* [EXERCISE OBJECTIVE]:
When a line of the entries contains the word "криптовалюте", report that line.

Stored entries:
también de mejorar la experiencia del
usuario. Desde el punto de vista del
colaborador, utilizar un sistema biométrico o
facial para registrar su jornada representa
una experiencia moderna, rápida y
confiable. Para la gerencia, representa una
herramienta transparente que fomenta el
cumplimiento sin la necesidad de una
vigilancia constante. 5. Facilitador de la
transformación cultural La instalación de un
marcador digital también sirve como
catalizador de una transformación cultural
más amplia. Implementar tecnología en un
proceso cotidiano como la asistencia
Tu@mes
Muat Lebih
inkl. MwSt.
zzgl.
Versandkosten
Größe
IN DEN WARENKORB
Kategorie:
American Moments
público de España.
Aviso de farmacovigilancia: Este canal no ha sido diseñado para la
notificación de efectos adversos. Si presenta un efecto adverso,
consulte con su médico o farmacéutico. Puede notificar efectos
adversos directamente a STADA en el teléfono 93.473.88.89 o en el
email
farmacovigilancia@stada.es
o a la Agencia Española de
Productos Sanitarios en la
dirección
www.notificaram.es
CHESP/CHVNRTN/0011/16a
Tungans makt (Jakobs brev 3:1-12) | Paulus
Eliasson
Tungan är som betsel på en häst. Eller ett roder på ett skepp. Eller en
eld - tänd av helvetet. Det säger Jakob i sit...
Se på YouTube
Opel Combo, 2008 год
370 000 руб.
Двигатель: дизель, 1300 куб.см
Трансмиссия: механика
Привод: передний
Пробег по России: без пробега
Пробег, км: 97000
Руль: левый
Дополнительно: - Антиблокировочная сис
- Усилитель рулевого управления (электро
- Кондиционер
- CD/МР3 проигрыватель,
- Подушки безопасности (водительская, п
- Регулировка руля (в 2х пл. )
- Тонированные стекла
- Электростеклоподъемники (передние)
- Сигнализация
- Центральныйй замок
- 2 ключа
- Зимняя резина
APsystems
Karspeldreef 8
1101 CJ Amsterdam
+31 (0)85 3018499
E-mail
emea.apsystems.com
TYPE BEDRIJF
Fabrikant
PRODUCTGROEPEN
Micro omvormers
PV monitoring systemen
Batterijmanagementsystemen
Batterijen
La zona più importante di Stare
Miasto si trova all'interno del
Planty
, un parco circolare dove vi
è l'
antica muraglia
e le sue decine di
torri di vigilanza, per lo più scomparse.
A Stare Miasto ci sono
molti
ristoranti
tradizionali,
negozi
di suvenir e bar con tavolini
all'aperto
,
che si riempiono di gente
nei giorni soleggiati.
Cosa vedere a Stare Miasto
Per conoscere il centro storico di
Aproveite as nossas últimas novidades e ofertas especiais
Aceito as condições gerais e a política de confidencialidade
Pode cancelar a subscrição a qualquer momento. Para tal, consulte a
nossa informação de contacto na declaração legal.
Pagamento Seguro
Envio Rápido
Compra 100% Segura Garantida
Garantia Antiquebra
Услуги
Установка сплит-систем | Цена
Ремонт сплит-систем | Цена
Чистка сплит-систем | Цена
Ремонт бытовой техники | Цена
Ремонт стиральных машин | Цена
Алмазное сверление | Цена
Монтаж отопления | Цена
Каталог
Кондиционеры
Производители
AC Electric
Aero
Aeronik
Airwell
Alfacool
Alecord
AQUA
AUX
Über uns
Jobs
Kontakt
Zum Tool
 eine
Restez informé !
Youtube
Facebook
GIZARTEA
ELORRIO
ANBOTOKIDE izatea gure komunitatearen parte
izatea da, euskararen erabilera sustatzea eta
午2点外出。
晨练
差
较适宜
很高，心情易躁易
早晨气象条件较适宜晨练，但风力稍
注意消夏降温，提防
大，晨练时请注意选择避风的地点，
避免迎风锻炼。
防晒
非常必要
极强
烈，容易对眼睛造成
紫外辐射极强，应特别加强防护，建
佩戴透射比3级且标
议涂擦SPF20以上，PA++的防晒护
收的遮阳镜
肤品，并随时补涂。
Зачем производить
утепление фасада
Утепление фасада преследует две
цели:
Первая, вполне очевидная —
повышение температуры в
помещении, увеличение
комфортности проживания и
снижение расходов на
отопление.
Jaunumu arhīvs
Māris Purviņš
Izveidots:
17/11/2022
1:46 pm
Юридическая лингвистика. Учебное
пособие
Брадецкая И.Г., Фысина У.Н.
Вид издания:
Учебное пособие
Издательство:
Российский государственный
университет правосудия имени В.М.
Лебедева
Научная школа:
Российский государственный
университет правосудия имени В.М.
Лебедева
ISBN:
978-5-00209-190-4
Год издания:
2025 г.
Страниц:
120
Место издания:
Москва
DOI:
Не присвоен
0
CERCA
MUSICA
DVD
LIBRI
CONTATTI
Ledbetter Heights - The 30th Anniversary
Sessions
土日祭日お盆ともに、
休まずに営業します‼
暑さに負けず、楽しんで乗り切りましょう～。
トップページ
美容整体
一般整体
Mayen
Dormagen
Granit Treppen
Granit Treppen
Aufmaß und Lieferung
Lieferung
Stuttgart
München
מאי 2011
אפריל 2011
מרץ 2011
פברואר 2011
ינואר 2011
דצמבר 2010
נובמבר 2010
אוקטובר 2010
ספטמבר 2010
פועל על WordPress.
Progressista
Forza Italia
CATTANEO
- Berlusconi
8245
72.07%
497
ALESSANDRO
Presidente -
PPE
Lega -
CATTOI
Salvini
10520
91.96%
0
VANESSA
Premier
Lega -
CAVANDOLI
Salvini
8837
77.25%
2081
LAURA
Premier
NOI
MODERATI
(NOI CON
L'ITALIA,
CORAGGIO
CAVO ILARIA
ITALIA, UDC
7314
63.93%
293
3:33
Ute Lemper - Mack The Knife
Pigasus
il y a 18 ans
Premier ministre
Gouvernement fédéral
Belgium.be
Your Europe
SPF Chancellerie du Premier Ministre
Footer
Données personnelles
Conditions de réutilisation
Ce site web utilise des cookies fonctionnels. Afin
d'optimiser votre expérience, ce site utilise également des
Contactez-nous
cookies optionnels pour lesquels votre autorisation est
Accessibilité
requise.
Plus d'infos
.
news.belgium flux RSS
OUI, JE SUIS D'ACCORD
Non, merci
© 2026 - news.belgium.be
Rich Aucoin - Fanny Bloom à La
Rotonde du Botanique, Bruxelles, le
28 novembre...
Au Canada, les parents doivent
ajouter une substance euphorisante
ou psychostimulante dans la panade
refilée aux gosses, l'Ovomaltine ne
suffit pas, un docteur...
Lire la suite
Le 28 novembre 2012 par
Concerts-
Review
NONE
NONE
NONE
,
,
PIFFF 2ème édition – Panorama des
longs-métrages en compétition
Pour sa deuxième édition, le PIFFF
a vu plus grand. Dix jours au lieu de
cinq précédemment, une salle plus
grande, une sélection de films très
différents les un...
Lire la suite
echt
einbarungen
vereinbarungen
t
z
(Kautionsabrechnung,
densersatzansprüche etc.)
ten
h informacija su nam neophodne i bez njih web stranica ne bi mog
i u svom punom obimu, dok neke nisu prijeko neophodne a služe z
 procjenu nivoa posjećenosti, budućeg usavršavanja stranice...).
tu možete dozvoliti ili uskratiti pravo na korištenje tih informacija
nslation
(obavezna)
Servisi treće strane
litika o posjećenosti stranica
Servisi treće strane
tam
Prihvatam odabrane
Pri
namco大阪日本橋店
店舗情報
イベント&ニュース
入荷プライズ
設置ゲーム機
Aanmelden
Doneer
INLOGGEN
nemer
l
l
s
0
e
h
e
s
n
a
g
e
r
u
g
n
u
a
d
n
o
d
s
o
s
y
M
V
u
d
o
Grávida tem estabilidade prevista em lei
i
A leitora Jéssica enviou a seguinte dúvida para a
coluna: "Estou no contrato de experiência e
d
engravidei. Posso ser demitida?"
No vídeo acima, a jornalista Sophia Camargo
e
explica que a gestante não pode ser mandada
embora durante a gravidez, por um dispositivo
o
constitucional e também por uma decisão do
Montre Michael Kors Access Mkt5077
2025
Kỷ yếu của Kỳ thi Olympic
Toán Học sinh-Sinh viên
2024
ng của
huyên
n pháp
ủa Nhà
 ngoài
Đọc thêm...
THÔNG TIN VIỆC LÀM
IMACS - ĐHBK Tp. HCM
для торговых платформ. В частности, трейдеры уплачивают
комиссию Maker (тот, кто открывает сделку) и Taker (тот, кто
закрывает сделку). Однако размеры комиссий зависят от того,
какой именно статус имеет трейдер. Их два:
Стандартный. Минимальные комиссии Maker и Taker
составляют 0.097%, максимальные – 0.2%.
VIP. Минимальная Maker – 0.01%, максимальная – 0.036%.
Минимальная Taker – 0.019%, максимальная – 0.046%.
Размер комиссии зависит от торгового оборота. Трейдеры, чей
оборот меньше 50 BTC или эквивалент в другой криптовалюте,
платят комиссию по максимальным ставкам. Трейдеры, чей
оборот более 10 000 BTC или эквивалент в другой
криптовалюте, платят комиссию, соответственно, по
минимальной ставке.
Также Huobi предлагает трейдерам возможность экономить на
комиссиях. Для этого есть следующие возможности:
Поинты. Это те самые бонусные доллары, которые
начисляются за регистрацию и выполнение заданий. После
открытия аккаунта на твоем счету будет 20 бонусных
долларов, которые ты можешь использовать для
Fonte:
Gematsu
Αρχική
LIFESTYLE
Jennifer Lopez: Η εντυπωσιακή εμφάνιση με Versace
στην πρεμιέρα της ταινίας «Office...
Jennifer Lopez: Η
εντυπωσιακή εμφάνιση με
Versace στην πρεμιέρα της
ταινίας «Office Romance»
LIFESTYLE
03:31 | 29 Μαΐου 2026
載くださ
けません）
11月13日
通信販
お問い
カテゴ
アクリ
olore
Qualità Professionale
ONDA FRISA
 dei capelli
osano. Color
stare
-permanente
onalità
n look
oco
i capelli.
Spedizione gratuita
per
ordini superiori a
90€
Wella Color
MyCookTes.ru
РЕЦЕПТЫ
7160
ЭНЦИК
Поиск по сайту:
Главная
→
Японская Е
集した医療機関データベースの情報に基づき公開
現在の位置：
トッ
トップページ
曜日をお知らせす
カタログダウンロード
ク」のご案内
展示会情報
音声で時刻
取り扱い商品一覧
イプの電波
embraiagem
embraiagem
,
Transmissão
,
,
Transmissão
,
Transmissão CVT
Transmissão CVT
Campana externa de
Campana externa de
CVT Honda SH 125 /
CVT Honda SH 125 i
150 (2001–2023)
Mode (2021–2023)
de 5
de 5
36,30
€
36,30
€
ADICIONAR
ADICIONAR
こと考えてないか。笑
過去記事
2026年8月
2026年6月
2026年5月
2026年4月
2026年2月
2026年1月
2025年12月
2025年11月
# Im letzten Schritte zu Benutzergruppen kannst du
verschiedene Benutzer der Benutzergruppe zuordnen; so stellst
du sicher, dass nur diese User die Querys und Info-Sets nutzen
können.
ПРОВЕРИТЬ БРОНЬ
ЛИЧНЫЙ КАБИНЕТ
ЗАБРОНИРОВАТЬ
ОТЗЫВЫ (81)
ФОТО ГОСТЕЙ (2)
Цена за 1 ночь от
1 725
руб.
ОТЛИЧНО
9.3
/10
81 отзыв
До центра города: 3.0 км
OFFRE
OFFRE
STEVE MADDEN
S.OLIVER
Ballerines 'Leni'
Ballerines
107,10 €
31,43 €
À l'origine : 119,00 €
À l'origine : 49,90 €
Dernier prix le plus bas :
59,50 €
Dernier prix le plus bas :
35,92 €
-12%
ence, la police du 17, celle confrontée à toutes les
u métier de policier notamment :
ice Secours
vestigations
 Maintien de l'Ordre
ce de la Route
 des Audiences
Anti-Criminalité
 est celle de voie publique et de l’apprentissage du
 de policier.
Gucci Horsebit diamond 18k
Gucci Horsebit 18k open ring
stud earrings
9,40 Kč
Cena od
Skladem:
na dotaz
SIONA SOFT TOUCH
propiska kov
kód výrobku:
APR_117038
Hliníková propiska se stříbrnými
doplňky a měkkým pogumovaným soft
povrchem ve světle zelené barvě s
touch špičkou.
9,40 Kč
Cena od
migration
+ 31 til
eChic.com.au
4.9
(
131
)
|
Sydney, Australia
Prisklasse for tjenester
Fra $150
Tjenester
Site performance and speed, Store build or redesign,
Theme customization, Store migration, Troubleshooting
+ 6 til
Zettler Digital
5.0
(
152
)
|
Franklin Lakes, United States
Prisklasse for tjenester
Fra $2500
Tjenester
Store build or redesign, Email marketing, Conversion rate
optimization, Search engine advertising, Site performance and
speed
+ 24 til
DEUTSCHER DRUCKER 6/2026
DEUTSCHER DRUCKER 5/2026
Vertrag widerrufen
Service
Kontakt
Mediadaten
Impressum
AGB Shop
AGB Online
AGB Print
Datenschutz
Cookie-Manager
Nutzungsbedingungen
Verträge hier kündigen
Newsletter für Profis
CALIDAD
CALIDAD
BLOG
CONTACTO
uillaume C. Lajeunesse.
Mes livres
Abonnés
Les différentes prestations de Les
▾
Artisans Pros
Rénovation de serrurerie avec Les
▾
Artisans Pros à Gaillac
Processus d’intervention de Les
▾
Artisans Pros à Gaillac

* [TASK ANSWER]:
оборот меньше 50 BTC или эквивалент в другой криптовалюте,
криптовалюте, платят комиссию, соответственно, по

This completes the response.